Extracted information: Begin

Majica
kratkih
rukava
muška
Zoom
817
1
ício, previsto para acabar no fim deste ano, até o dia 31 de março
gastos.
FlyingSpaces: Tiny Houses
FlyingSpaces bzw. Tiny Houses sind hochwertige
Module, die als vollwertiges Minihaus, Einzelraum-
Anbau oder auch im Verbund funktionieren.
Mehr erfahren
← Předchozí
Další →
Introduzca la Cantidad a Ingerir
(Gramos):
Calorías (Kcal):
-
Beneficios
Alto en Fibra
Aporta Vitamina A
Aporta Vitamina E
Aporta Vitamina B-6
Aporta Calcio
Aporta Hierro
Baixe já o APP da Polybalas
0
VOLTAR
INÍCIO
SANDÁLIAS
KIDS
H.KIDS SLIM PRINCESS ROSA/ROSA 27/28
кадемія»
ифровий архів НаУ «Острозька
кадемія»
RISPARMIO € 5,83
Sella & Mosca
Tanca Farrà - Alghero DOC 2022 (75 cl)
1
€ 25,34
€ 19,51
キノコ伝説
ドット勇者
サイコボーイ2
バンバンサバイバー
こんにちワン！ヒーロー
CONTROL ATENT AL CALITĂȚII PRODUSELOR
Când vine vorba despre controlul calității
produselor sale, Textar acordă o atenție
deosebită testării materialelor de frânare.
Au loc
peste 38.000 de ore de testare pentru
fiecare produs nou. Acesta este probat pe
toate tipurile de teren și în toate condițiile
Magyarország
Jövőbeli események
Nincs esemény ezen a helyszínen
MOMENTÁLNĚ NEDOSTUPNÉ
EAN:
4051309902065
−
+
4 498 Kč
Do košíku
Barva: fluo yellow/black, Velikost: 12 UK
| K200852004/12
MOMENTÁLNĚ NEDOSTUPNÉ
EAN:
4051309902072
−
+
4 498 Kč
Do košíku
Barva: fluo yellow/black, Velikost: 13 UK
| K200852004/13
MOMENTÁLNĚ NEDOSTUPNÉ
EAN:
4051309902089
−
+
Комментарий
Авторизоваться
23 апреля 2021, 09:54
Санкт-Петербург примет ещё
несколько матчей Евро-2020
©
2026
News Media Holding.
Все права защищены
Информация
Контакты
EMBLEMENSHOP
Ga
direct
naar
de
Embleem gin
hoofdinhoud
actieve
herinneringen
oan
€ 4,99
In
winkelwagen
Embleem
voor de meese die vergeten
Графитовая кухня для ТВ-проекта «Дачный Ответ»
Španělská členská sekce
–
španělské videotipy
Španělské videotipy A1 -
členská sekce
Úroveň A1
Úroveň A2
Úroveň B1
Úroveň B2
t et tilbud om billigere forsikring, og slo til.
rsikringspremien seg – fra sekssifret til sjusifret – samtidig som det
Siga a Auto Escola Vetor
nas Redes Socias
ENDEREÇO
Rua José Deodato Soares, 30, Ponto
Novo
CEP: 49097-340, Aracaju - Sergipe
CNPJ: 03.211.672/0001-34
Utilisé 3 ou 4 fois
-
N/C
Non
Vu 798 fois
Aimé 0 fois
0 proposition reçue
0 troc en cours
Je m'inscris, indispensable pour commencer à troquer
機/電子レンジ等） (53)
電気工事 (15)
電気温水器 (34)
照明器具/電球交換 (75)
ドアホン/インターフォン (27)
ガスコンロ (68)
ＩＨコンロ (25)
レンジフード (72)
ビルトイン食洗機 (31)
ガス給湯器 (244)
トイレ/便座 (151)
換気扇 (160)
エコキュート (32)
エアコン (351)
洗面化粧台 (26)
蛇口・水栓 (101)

Extracted information: End

Quote, word for word, every line from the top of the entries through the line that holds "hoofdinhoud".

Majica
kratkih
rukava
muška
Zoom
817
1
ício, previsto para acabar no fim deste ano, até o dia 31 de março
gastos.
FlyingSpaces: Tiny Houses
FlyingSpaces bzw. Tiny Houses sind hochwertige
Module, die als vollwertiges Minihaus, Einzelraum-
Anbau oder auch im Verbund funktionieren.
Mehr erfahren
← Předchozí
Další →
Introduzca la Cantidad a Ingerir
(Gramos):
Calorías (Kcal):
-
Beneficios
Alto en Fibra
Aporta Vitamina A
Aporta Vitamina E
Aporta Vitamina B-6
Aporta Calcio
Aporta Hierro
Baixe já o APP da Polybalas
0
VOLTAR
INÍCIO
SANDÁLIAS
KIDS
H.KIDS SLIM PRINCESS ROSA/ROSA 27/28
кадемія»
ифровий архів НаУ «Острозька
кадемія»
RISPARMIO € 5,83
Sella & Mosca
Tanca Farrà - Alghero DOC 2022 (75 cl)
1
€ 25,34
€ 19,51
キノコ伝説
ドット勇者
サイコボーイ2
バンバンサバイバー
こんにちワン！ヒーロー
CONTROL ATENT AL CALITĂȚII PRODUSELOR
Când vine vorba despre controlul calității
produselor sale, Textar acordă o atenție
deosebită testării materialelor de frânare.
Au loc
peste 38.000 de ore de testare pentru
fiecare produs nou. Acesta este probat pe
toate tipurile de teren și în toate condițiile
Magyarország
Jövőbeli események
Nincs esemény ezen a helyszínen
MOMENTÁLNĚ NEDOSTUPNÉ
EAN:
4051309902065
−
+
4 498 Kč
Do košíku
Barva: fluo yellow/black, Velikost: 12 UK
| K200852004/12
MOMENTÁLNĚ NEDOSTUPNÉ
EAN:
4051309902072
−
+
4 498 Kč
Do košíku
Barva: fluo yellow/black, Velikost: 13 UK
| K200852004/13
MOMENTÁLNĚ NEDOSTUPNÉ
EAN:
4051309902089
−
+
Комментарий
Авторизоваться
23 апреля 2021, 09:54
Санкт-Петербург примет ещё
несколько матчей Евро-2020
©
2026
News Media Holding.
Все права защищены
Информация
Контакты
EMBLEMENSHOP
Ga
direct
naar
de
Embleem gin
hoofdinhoud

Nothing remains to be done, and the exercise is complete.